= Three Mile Plains, Nova Scotia =

Community in Nova Scotia, Canada

Three Mile Plains is an unincorporated community in the Canadian province of Nova Scotia, located in West Hants Regional Municipality.

Three Mile Plains, along with Five Mile Plains, was originally inhabited by African-American settlers who called it Windsor Plains. The community was also once called Seven Mile Plains.

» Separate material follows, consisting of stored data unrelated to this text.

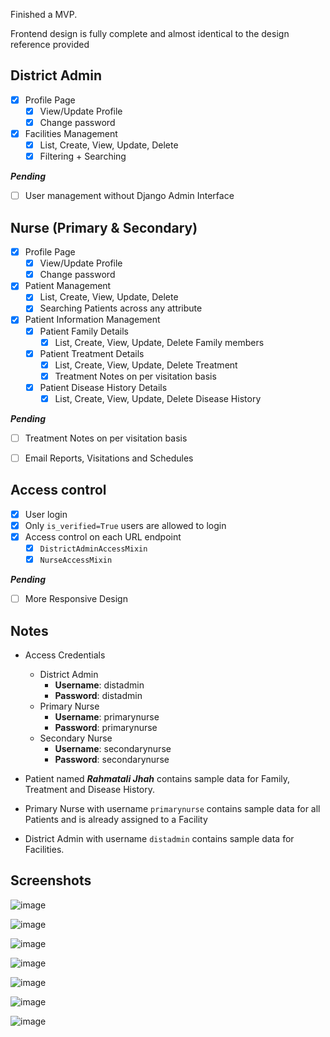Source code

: Finished a MVP. 

Frontend design is fully complete and almost identical to the design reference provided

## District Admin

* [x] Profile Page
	- [x] View/Update Profile
	- [x] Change password
 * [x] Facilities Management
	 - [x] List, Create, View, Update, Delete
	 - [x] Filtering + Searching

***Pending***
* [ ] User management without Django Admin Interface

## Nurse (Primary & Secondary)
* [x] Profile Page
	- [x] View/Update Profile
	- [x] Change password
* [x] Patient Management
	* [x] List, Create, View, Update, Delete
	* [x] Searching Patients across any attribute
* [x] Patient Information Management
	* [x] Patient Family Details
		* [x] List, Create, View, Update, Delete Family members
	* [x] Patient Treatment Details
		* [x] List, Create, View, Update, Delete Treatment
		* [x] Treatment Notes on per visitation basis
	* [x] Patient Disease History Details
		* [x] List, Create, View, Update, Delete Disease History

***Pending***
* [ ] Treatment Notes on per visitation basis
* [ ] Email Reports, Visitations and Schedules


## Access control
* [x] User login
* [x] Only `is_verified=True` users are allowed to login
* [x] Access control on each URL endpoint
	* [x] `DistrictAdminAccessMixin`
	* [x] `NurseAccessMixin`

***Pending***
* [ ] More Responsive Design

## Notes
* Access Credentials
	- District Admin
		- **Username**: distadmin
	    - **Password**: distadmin
	-  Primary Nurse
		- **Username**: primarynurse
	    - **Password**: primarynurse
	- Secondary Nurse
		- **Username**: secondarynurse
	    - **Password**: secondarynurse

* Patient named ***Rahmatali Jhah*** contains sample data for Family, Treatment and Disease History.
* Primary Nurse with username `primarynurse` contains sample data for all Patients and is already assigned to a Facility
* District Admin with username `distadmin` contains sample data for Facilities.

## Screenshots
![image](https://user-images.githubusercontent.com/3626859/156928207-8d1f6b48-1026-454b-85c5-31093d8dcbf3.png)

![image](https://user-images.githubusercontent.com/3626859/156928291-63b906ae-8424-4859-bb7e-a84c4ff1590b.png)

![image](https://user-images.githubusercontent.com/3626859/156928302-cff3e1d9-ec21-45cc-a1c6-b75da4ecd994.png)

![image](https://user-images.githubusercontent.com/3626859/156928322-06a0e6a3-6e8e-42df-9c1d-6ca6794c662c.png)

![image](https://user-images.githubusercontent.com/3626859/156928326-88302f17-61ea-4ad0-a1c1-cb594e0880ab.png)

![image](https://user-images.githubusercontent.com/3626859/156928337-ac7fe7ff-3a45-4947-b035-c5ecba8f2fa9.png)

![image](https://user-images.githubusercontent.com/3626859/156928354-de3629e8-54d4-4597-bbf5-e6b570c80344.png)

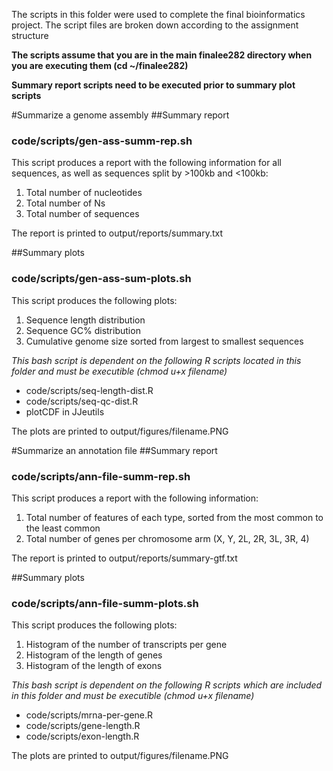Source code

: The scripts in this folder were used to complete the final bioinformatics project. The script files are broken down according to the assignment structure

**The scripts assume that you are in the main finalee282 directory when you are executing them (cd ~/finalee282)**

**Summary report scripts need to be executed prior to summary plot scripts**

#Summarize a genome assembly
##Summary report
### code/scripts/gen-ass-summ-rep.sh
This script produces a report with the following information for all sequences, as well as sequences split by >100kb and <100kb:
1. Total number of nucleotides
2. Total number of Ns
3. Total number of sequences

The report is printed to output/reports/summary.txt

##Summary plots
### code/scripts/gen-ass-sum-plots.sh
This script produces the following plots:
1. Sequence length distribution
2. Sequence GC% distribution
3. Cumulative genome size sorted from largest to smallest sequences

*This bash script is dependent on the following R scripts located in this folder and must be executible (chmod u+x filename)*
- code/scripts/seq-length-dist.R
- code/scripts/seq-qc-dist.R
- plotCDF in JJeutils

The plots are printed to output/figures/filename.PNG

#Summarize an annotation file
##Summary report
### code/scripts/ann-file-summ-rep.sh
This script produces a report with the following information:
1. Total number of features of each type, sorted from the most common to the least common
2. Total number of genes per chromosome arm (X, Y, 2L, 2R, 3L, 3R, 4)

The report is printed to output/reports/summary-gtf.txt

##Summary plots
### code/scripts/ann-file-summ-plots.sh
This script produces the following plots:
1. Histogram of the number of transcripts per gene
2. Histogram of the length of genes
3. Histogram of the length of exons

*This bash script is dependent on the following R scripts which are included in this folder and must be executible (chmod u+x filename)*
- code/scripts/mrna-per-gene.R
- code/scripts/gene-length.R
- code/scripts/exon-length.R

The plots are printed to output/figures/filename.PNG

Three Mile Plains contains two churches, Windsor Plains Baptist Church and the Anglican Parish of Avon Valley. It also has an elementary school for grades primary-5 as well as a community hall. Major roads includes Panuke Road, Old Halifax Road, Three Mile Plains Crossroads, Mountain Road, Windsor Back Road, and Trunk 1.

==Education==
===Three Mile Plains District School===
The current elementary school, Three Mile Plains District School, opened in 1963 with an initial enrollment of 300 students, which included children from Three Mile Plains and Five Mile Plains. The school was overcrowded and had to use the community centre to help accommodate the number of students. In the 1980s the school’s population started to decline because of a shrinking population in Three Mile Plains. In the 1990s the special education program closed, and the enrollment numbers fell again. In 2005, the school had an enrollment of 132 students; by 2007 it had risen to 160.

===Five Mile Plains School===
Five Mile Plains School was erected in 1945 and it became integrated in 1963. It was a one room school house for elementary students. Although this building isn’t used as an elementary school anymore it still stands and after the school closed it was briefly used as a community hall. Five Mile Plains had goals for students: “Respect Your Heritage, Respect Yourself, Respect Your Family”.